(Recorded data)
┌────────

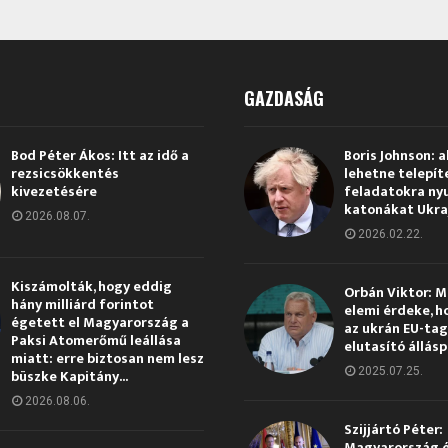
GAZDASÁG
Bod Péter Ákos: Itt az idő a
Boris Johnson: a
rezsicsökkentés
lehetne telepít
kivezetésére
feladatokra ny
katonákat Ukra
2026.08.07.
2026.02.22.
Kiszámolták, hogy eddig
Orbán Viktor: 
hány milliárd forintot
elemi érdeke, h
égetett el Magyarország a
az ukrán EU-ta
Paksi Atomerőmű leállása
elutasító állás
miatt: erre biztosan nem lesz
2025.07.25.
büszke Kapitány...
2026.08.06.
Szijjártó Péter:
Magyarország 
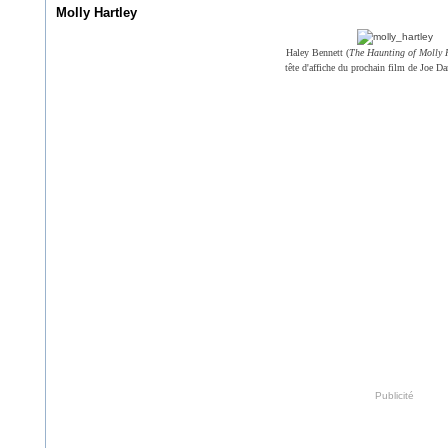
Molly Hartley
Haley Bennett (
The Haunting of Molly 
tête d'affiche du prochain film de Joe D
Publicité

└────────

Could you repeat every line of text from the items above, word for word, leaving out the pictures?

GAZDASÁG
Bod Péter Ákos: Itt az idő a
Boris Johnson: a
rezsicsökkentés
lehetne telepít
kivezetésére
feladatokra ny
katonákat Ukra
2026.08.07.
2026.02.22.
Kiszámolták, hogy eddig
Orbán Viktor: 
hány milliárd forintot
elemi érdeke, h
égetett el Magyarország a
az ukrán EU-ta
Paksi Atomerőmű leállása
elutasító állás
miatt: erre biztosan nem lesz
2025.07.25.
büszke Kapitány...
2026.08.06.
Szijjártó Péter:
Magyarország 
Molly Hartley
Haley Bennett (
The Haunting of Molly 
tête d'affiche du prochain film de Joe D
Publicité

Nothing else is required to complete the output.